■ **Written task**
Your answer must be the full set of records, copied exactly, with no pictures in it.

■ **Records for this exercise**
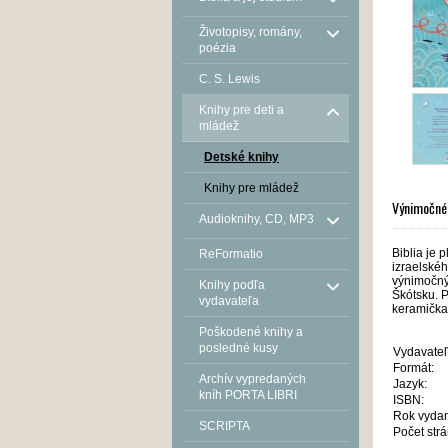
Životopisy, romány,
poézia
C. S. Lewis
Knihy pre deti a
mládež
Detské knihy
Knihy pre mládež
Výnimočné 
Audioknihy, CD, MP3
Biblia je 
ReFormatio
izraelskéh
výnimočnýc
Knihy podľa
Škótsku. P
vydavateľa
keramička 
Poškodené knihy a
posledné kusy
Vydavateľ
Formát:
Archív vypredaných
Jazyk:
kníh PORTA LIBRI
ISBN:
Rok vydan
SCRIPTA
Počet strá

■ **Output of the task**
Životopisy, romány,
poézia
C. S. Lewis
Knihy pre deti a
mládež
Detské knihy
Knihy pre mládež
Výnimočné 
Audioknihy, CD, MP3
Biblia je 
ReFormatio
izraelskéh
výnimočnýc
Knihy podľa
Škótsku. P
vydavateľa
keramička 
Poškodené knihy a
posledné kusy
Vydavateľ
Formát:
Archív vypredaných
Jazyk:
kníh PORTA LIBRI
ISBN:
Rok vydan
SCRIPTA
Počet strá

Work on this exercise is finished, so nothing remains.